Cela peut ressembler à la consommation
de loisirs, cette manière d’observer ?
Jamais, rarement… En fait c’est tout le contraire. Nous avons 32 000 entrées par an. Je peux vraiment témoigner que cette rencontre déclenche des « choses ». Je suis toujours frappé de ce que disent les gens après cette expérience. Leurs premiers mots sont toujours les mêmes : « C’est beau. » Nous leur avons permis de voir les choses sous un autre angle. C’est d’autant plus remarquable que les vautours sont associés à la mort, à la saleté. Or le seul fait de prendre le temps, le temps de regarder, le temps d’admirer, de se mettre en symbiose avec l’environnement, ouvre les esprits et affûte l’intelligence sensible. C’est vrai pour tous : les enfants, les adultes mais également les personnes âgées que nous pensions être un public plus consommateur.
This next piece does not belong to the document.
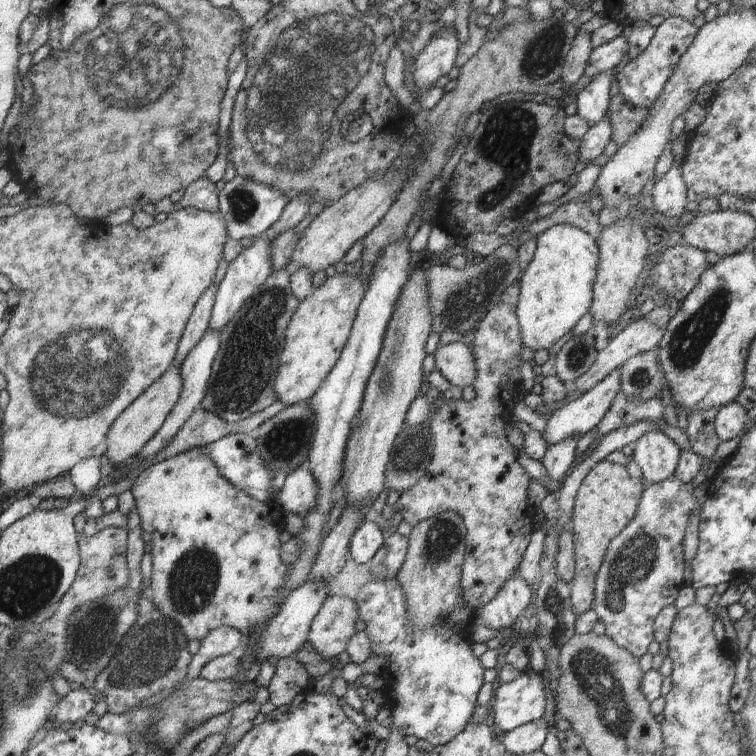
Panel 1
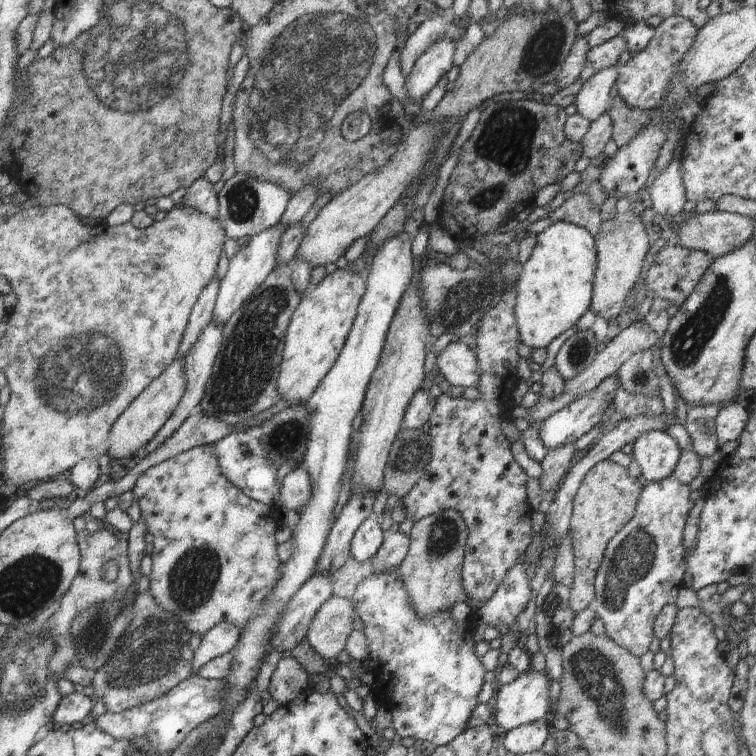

Le Belvédère des vautours, c’est un temps de
rencontre.
Vous iriez jusqu’à dire que, depuis les premières réintroductions, quelque chose a changé dans l’inconscient collectif ?
En Lozère, c’est sûr, les vautours ont été démythifiés. Non seulement ils n’ont plus d’image négative, mais ils font aujourd’hui partie de notre patrimoine naturel. Leur silhouette plane désormais sur tous les dépliants touristiques. La Lozère, c’est avant tout la nature, or le vautour est devenu le symbole de cette nature libre.
C’est très intéressant de voir comment, en quinze ans, on a renversé la perception d’une espèce, comment s’est faite l’appropriation. Ici, les gens observent le vol des vautours pour avoir des indications sur le sens du vent et sur la météo. On partait pourtant de loin : les derniers vautours fauves ont été observés en 1940. Quant-à la disparition des vautours moines, elle remonte à la fin du 19e. Le travail de vulgarisation et de sensibilisation que nous avons mené, au Belvédère des vautours, a eu un rôle actif dans ce processus.
Vous traduisez bien comment les gens s’émerveillent pour cette nature qu’ils viennent observer, mais il y en a bien qui restent sceptiques et qui vous interrogent :
à quoi ça sert, toute cette énergie pour introduire quelques couples d’oiseaux ?
Effectivement, on m’interroge sur l’utilité de préserver les vautours. Je réponds que c’est notre rôle à nous, êtres humains, de sauvegarder ce qu’il y a sur Terre. Et nous, d’ailleurs, à quoi sommes-nous utiles ? Et puis, qui sait ? Actuellement par exemple, la recherche sur le Sida étudie les pouvoirs gastriques des oiseaux charognards. Nous avons encore beaucoup à découvrir.
1. Les réintroductions de vautours fauves (1981), puis de vautours moines, (1992) ont suscité un afflux touristique inattendu. Les élus s’en sont saisis, appuyés par la Ligue de protection des oiseaux et le Parc national des Cévennes. Le Belvédère des vautours, c’est la création de quatre emplois pérennes.